El sentido de la vida no lo vamos a encontrar nunca, aunque busquemos y busquemos, mucho menos en esa infernal brutalidad que representa la guerra, donde lo que se desatan realmente son los peores instintos de la especie humana, alojados en el cerebro reptiliano que seguimos poseyendo. Y no lo vamos a encontrar porque, como ya he dicho y repito, la vida carece por completo de sentido, no tiene lógica ni fundamento.
Otra cosa absolutamente distinta es darle un sentido a nuestra vida. Todos los animales, incluidos los superiores, se limitan a vivir y a luchar por su supervivencia.
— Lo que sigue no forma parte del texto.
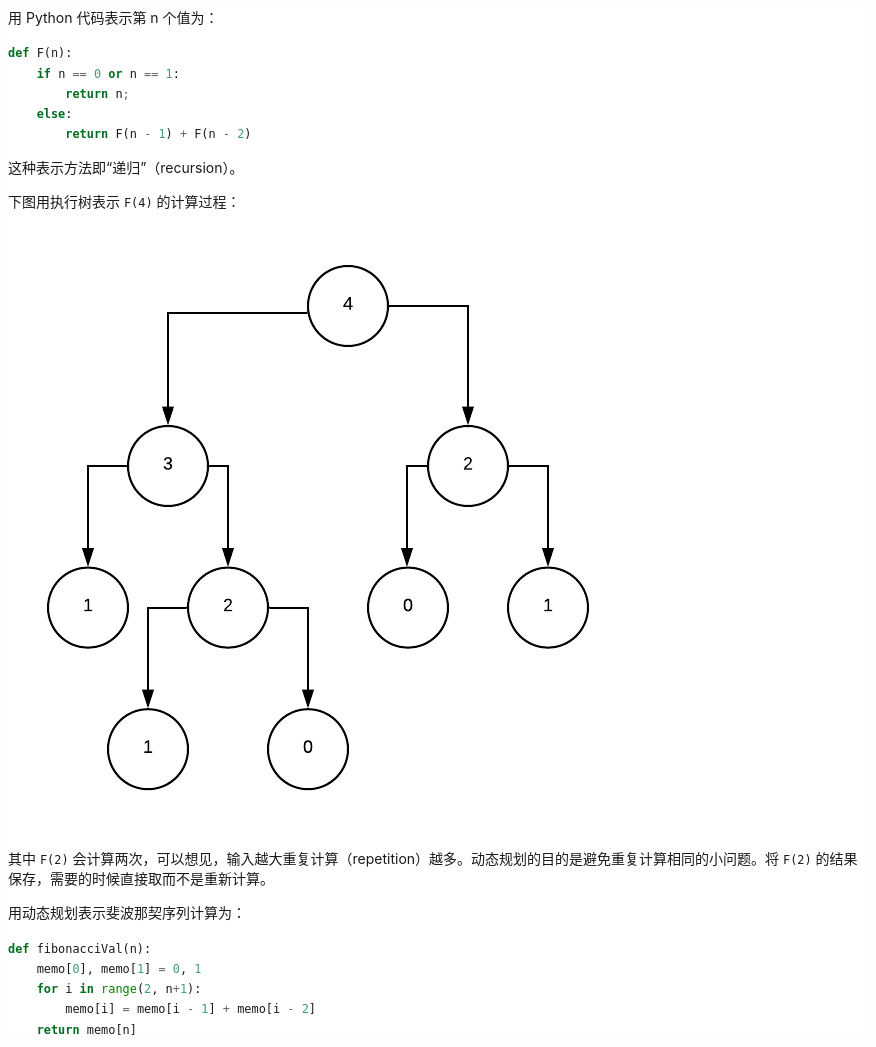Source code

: 用 Python 代码表示第 n 个值为：

```python
def F(n):
    if n == 0 or n == 1:
        return n;
    else:
        return F(n - 1) + F(n - 2)
```

这种表示方法即“递归”（recursion）。

下图用执行树表示 `F(4)` 的计算过程：

![Starts at 4, it splits into two. Fibonacci 3 and 2. Each of these 2 then split into 2 more for a total of 4. 1, 2, 0, and 1. We stop splitting when we reach 0 or 1. 2 is split again, into 1 and 0. The levels go from top to bottom. They look like this: 4 new level 3, 2 new level 1, 2,  0, 1 new level 1, 0](/assets/execution_tree.png)

其中 `F(2)` 会计算两次，可以想见，输入越大重复计算（repetition）越多。动态规划的目的是避免重复计算相同的小问题。将 `F(2)` 的结果保存，需要的时候直接取而不是重新计算。

用动态规划表示斐波那契序列计算为：

```python
def fibonacciVal(n):
    memo[0], memo[1] = 0, 1
    for i in range(2, n+1):
        memo[i] = memo[i - 1] + memo[i - 2]
    return memo[n]
```
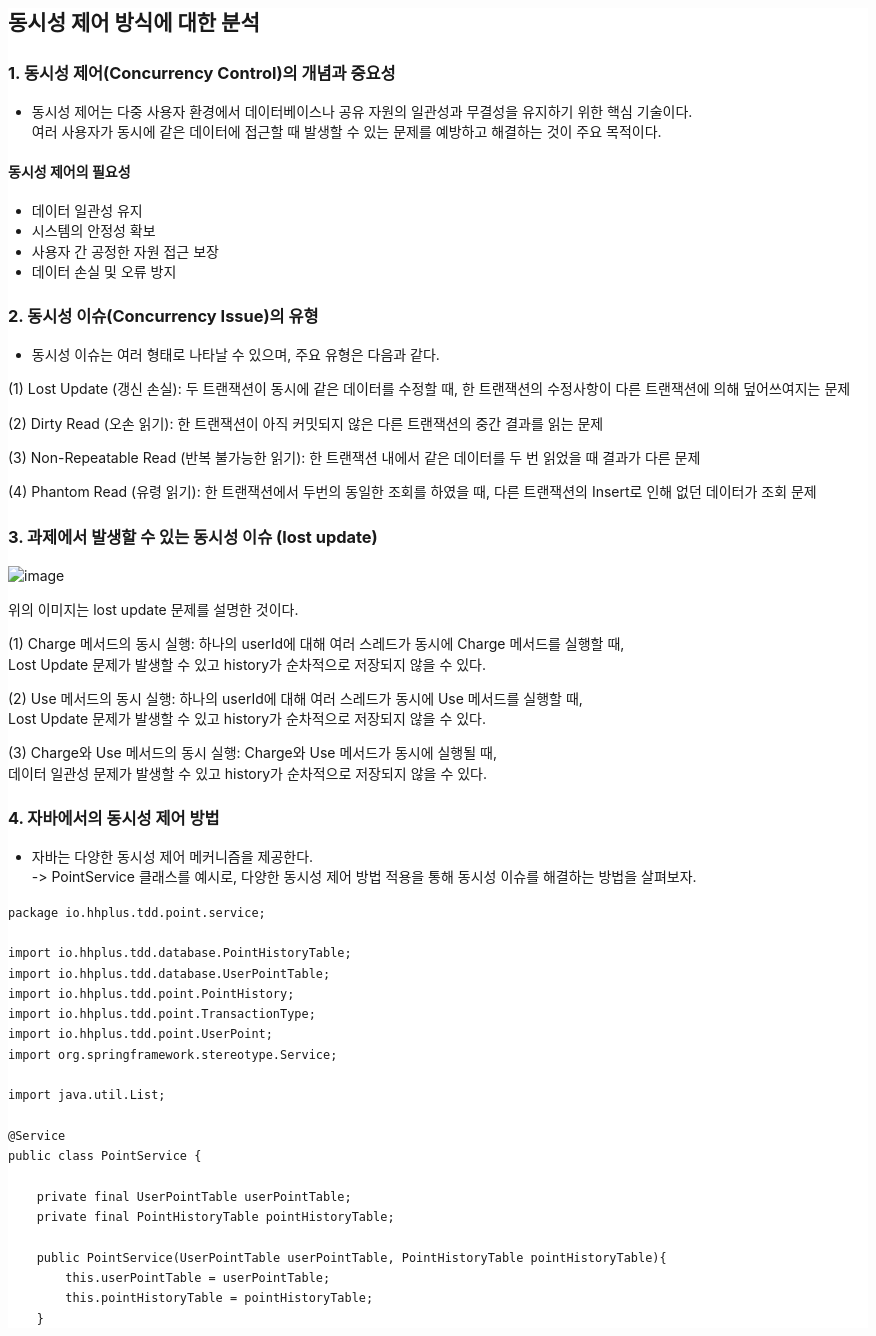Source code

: 

## 동시성 제어 방식에 대한 분석
### 1. 동시성 제어(Concurrency Control)의 개념과 중요성 <br>
- 동시성 제어는 다중 사용자 환경에서 데이터베이스나 공유 자원의 일관성과 무결성을 유지하기 위한 핵심 기술이다. <br>
  여러 사용자가 동시에 같은 데이터에 접근할 때 발생할 수 있는 문제를 예방하고 해결하는 것이 주요 목적이다.

#### 동시성 제어의 필요성
- 데이터 일관성 유지<br>
- 시스템의 안정성 확보<br>
- 사용자 간 공정한 자원 접근 보장<br>
- 데이터 손실 및 오류 방지<br> 

### 2. 동시성 이슈(Concurrency Issue)의 유형
- 동시성 이슈는 여러 형태로 나타날 수 있으며, 주요 유형은 다음과 같다. <br>

(1) Lost Update (갱신 손실): 두 트랜잭션이 동시에 같은 데이터를 수정할 때, 한 트랜잭션의 수정사항이 다른 트랜잭션에 의해 덮어쓰여지는 문제 <br>

(2) Dirty Read (오손 읽기): 한 트랜잭션이 아직 커밋되지 않은 다른 트랜잭션의 중간 결과를 읽는 문제 <br>

(3) Non-Repeatable Read (반복 불가능한 읽기): 한 트랜잭션 내에서 같은 데이터를 두 번 읽었을 때 결과가 다른 문제 <br> 

(4) Phantom Read (유령 읽기): 한 트랜잭션에서 두번의 동일한 조회를 하였을 때, 다른 트랜잭션의 Insert로 인해 없던 데이터가 조회 문제 <br>

### 3. 과제에서 발생할 수 있는 동시성 이슈 (lost update)
  ![image](https://github.com/user-attachments/assets/70681889-9af7-4043-ac84-83d2bb0dfd66)


위의 이미지는 lost update 문제를 설명한 것이다.

(1) Charge 메서드의 동시 실행: 하나의 userId에 대해 여러 스레드가 동시에 Charge 메서드를 실행할 때,<br> 
                              Lost Update 문제가 발생할 수 있고 history가 순차적으로 저장되지 않을 수 있다. <br>

(2) Use 메서드의 동시 실행: 하나의 userId에 대해 여러 스레드가 동시에 Use 메서드를 실행할 때,<br> 
                          Lost Update 문제가 발생할 수 있고 history가 순차적으로 저장되지 않을 수 있다. <br>

(3) Charge와 Use 메서드의 동시 실행: Charge와 Use 메서드가 동시에 실행될 때,<br> 
                                   데이터 일관성 문제가 발생할 수 있고 history가 순차적으로 저장되지 않을 수 있다. <br> 

### 4. 자바에서의 동시성 제어 방법
- 자바는 다양한 동시성 제어 메커니즘을 제공한다. <br> 
-> PointService 클래스를 예시로, 다양한 동시성 제어 방법 적용을 통해 동시성 이슈를 해결하는 방법을 살펴보자. <br> 

```
package io.hhplus.tdd.point.service;

import io.hhplus.tdd.database.PointHistoryTable;
import io.hhplus.tdd.database.UserPointTable;
import io.hhplus.tdd.point.PointHistory;
import io.hhplus.tdd.point.TransactionType;
import io.hhplus.tdd.point.UserPoint;
import org.springframework.stereotype.Service;

import java.util.List;

@Service
public class PointService {

    private final UserPointTable userPointTable;
    private final PointHistoryTable pointHistoryTable;

    public PointService(UserPointTable userPointTable, PointHistoryTable pointHistoryTable){
        this.userPointTable = userPointTable;
        this.pointHistoryTable = pointHistoryTable;
    }

```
Dotado a lo largo de la evolución de la capacidad de pensar en sí mismo y en su entorno, únicamente el animal humano, siempre insatisfecho, puede, si no es capaz de limitarse tranquilamente a vivir, darle un sentido a su vida, cualquiera, el que le parezca mejor, material o espiritual, eso carece de importancia, lo importante es que ese sentido será único y personal, cada persona tendrá el suyo propio, porque lo contrario, tratar de imponer a los demás el sentido que yo le doy a mi vida sería caer precisamente en la misma dictadura mental y uniformista  que pretenden los vividores de la religión.